ULRIKE HERRMANN ÜBER DIE STREIKDROHUNG DEUTSCHER HAUSÄRZTE : Es geht ihnen gut (schon jetzt)
Es ist erstaunlich, wie gierig die Mediziner sind. Die Hausärzte drohen, ihre Praxen zu schließen, weil ihre Honorare künftig etwas weniger stark steigen sollen. Um es zu wiederholen: Die Ärzte müssen kein Minus verkraften, sondern das Plus soll nur ein bisschen kleiner ausfallen. Doch die Hausärzte gerieren sich, als sei ihre Existenz gefährdet.
Dabei ist das Leben der niedergelassenen Ärzte sehr komfortabel. Im Durchschnitt kommen sie auf ein zu versteuerndes Jahreseinkommen von 100.401 Euro, wie das Statistische Bundesamt ausweist. Dies ist ihr Reingewinn, die Praxiskosten wurden vorher abgezogen.
Wer 100.000 Euro im Jahr zu versteuern hat, gehört zu den absoluten Spitzenverdienern in Deutschland. Zum Vergleich: Im Durchschnitt erhalten Vollzeitbeschäftigte 36.800 Euro. Diese Differenz ist keine Bagatelle – denn es sind genau diese Arbeitnehmer, die über ihre Krankenkassenbeiträge die üppigen Einkünfte der Ärzte finanzieren.

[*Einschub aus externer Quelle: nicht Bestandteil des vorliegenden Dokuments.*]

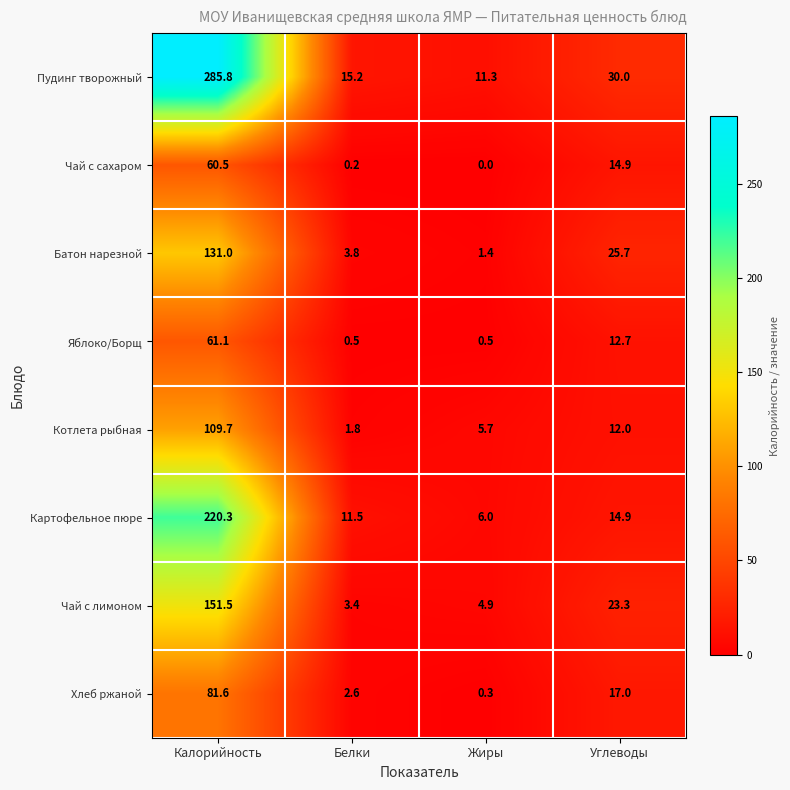

Count the number of categories in the chart.

4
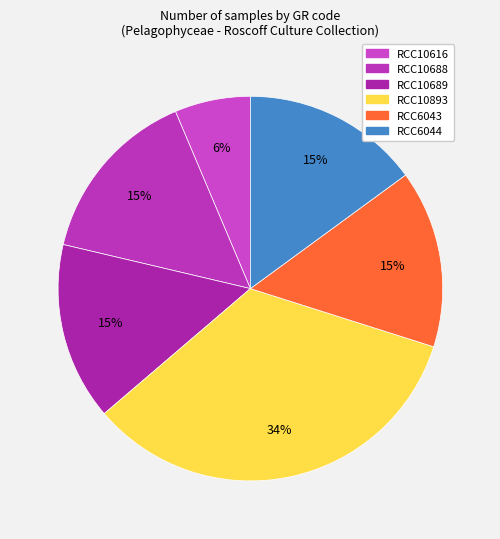

Which slice is the largest?

RCC10893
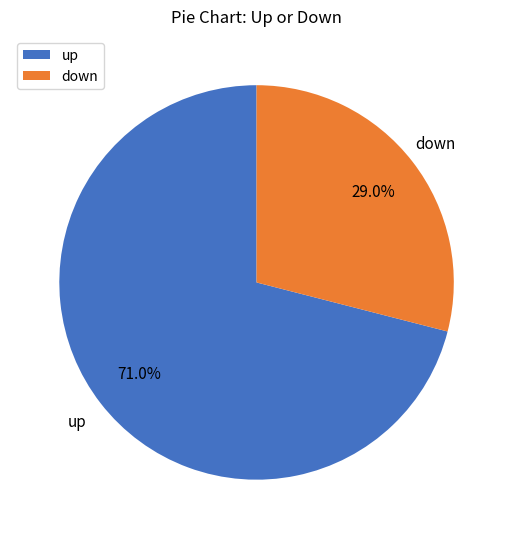

The down slice represents 29% of the pie. True or false?

True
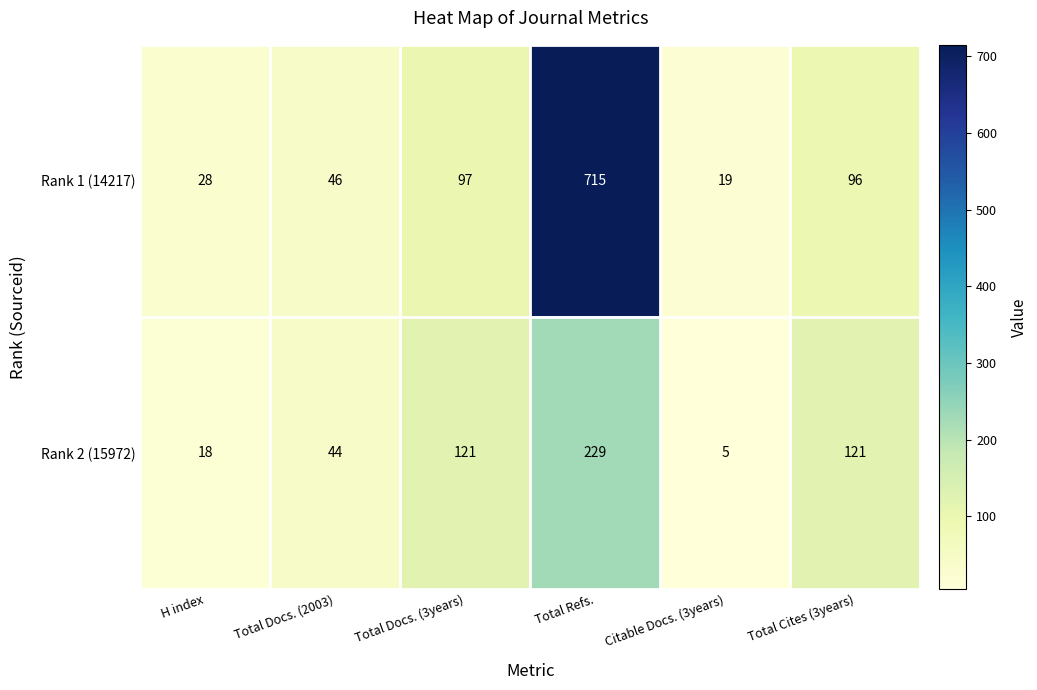

List the series in order of their overall mean, highest first.

Rank 1 (14217), Rank 2 (15972)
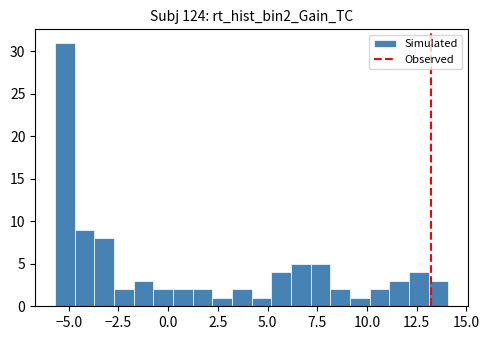

Read against the x-axis, roughly where is the centre of the tallest bar?

-5.0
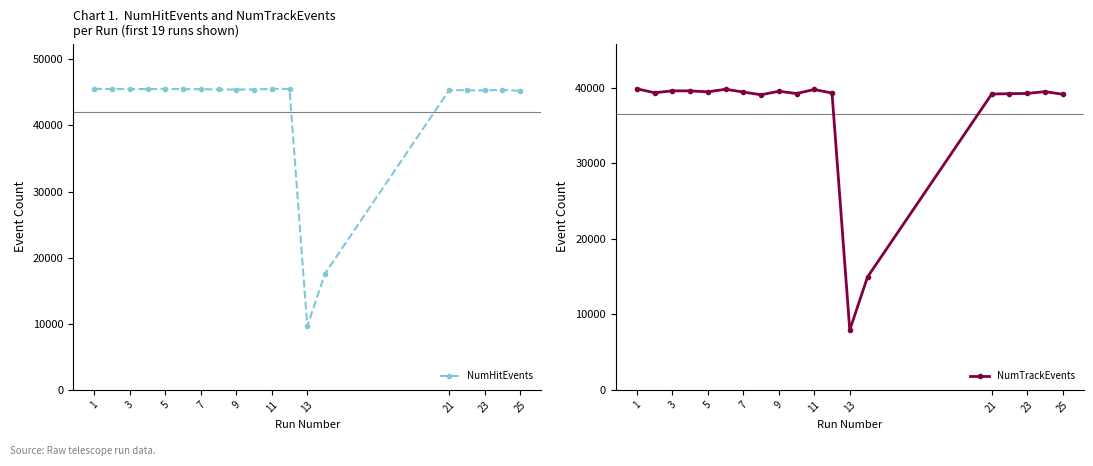

True or false: NumTrackEvents and NumHitEvents cross at least once.

False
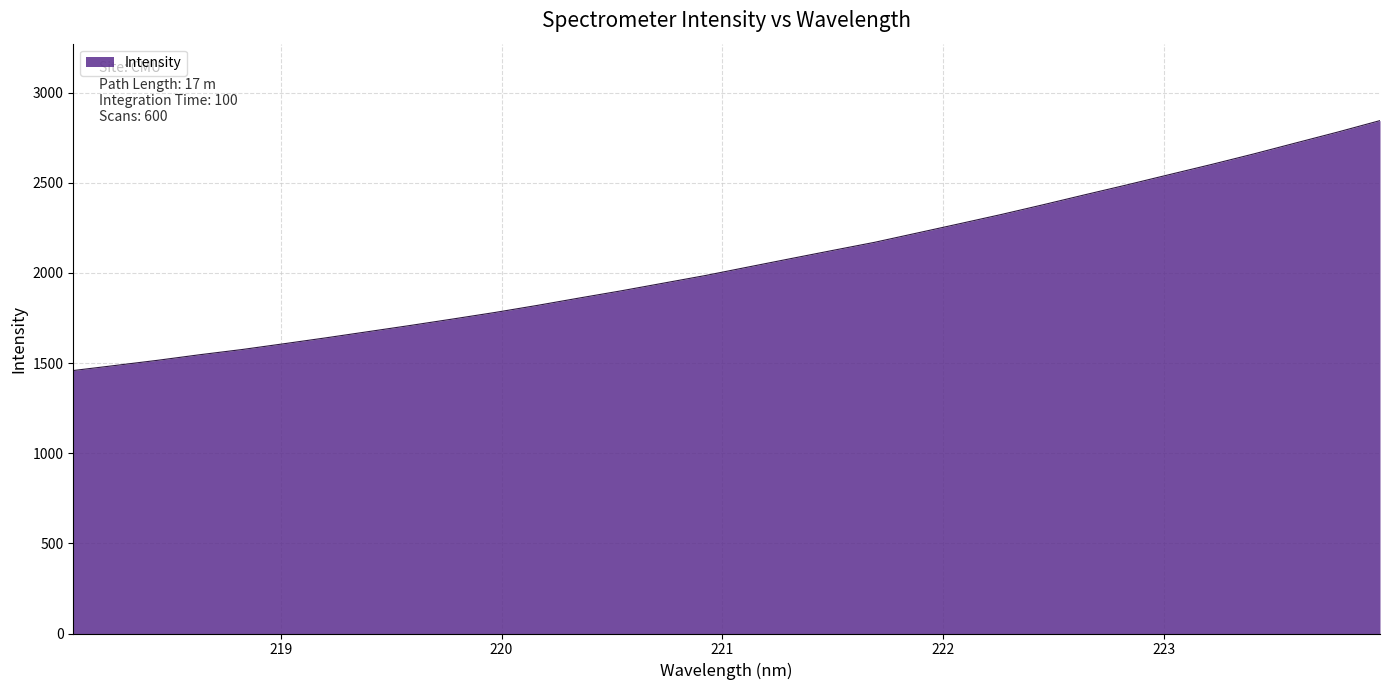

What is the maximum value shown in the chart?

2844.6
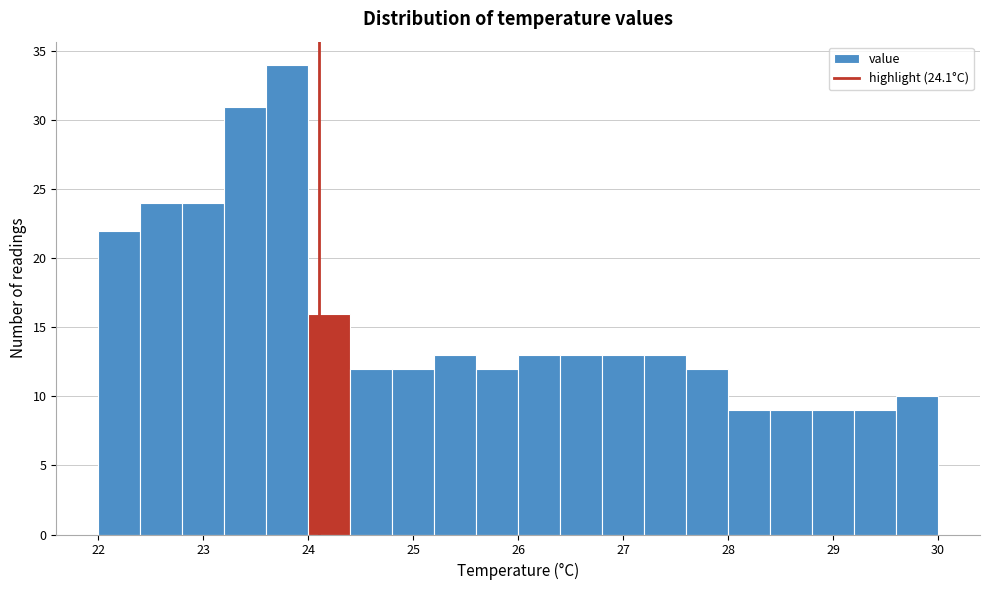

Which range on the x-axis has the tallest bar?

23.6 to 24.0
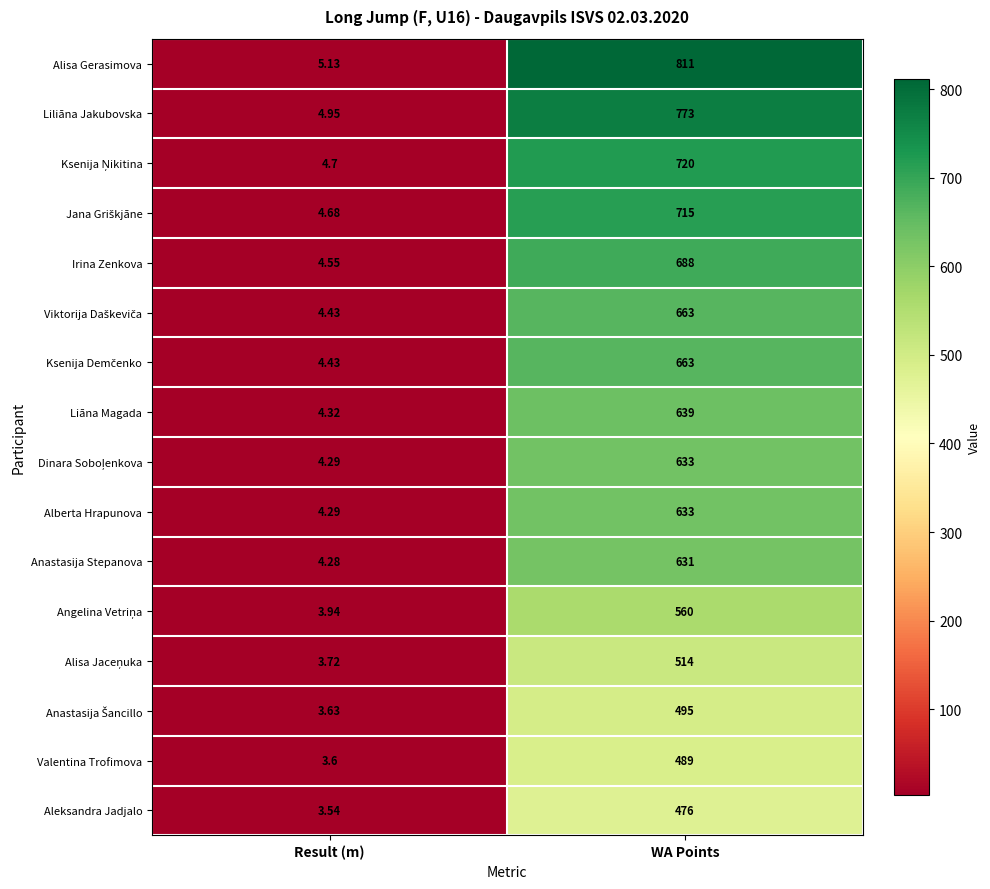

Which category has the highest value across all series?

WA Points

Zu den Kuriositäten gehört zudem, dass die Ärzte im Krisenjahr 2009 ihren Überschuss um 5,3 Prozent im Westen und um 8,3 Prozent im Osten steigern konnten – während viele Arbeitnehmer Nullrunden oder gar Kurzarbeit akzeptieren mussten. Es ist daher absurd, dass die Hausärzte streiken wollen. Stattdessen würde man sich wünschen, dass die Ärzte endlich Dankbarkeit zeigen – und eine freiwillige Nullrunde anbieten. Mindestens.
Hausärzte wenden gern ein, dass es unfair wäre, wenn ausgerechnet sie verzichten sollten. Denn Radiologen oder Internisten würden deutlich mehr verdienen. Stimmt. Aber die Lösung kann nicht sein, immer mehr Geld auf alle Praxen zu verteilen. Stattdessen müsste innerhalb der Ärzte umgeschichtet werden, was die kassenärztlichen Vereinigungen bisher verhindert haben. Wenn die Hausärzte so dringend protestieren wollen – dann sollten sie sich endlich ihre Funktionäre vornehmen.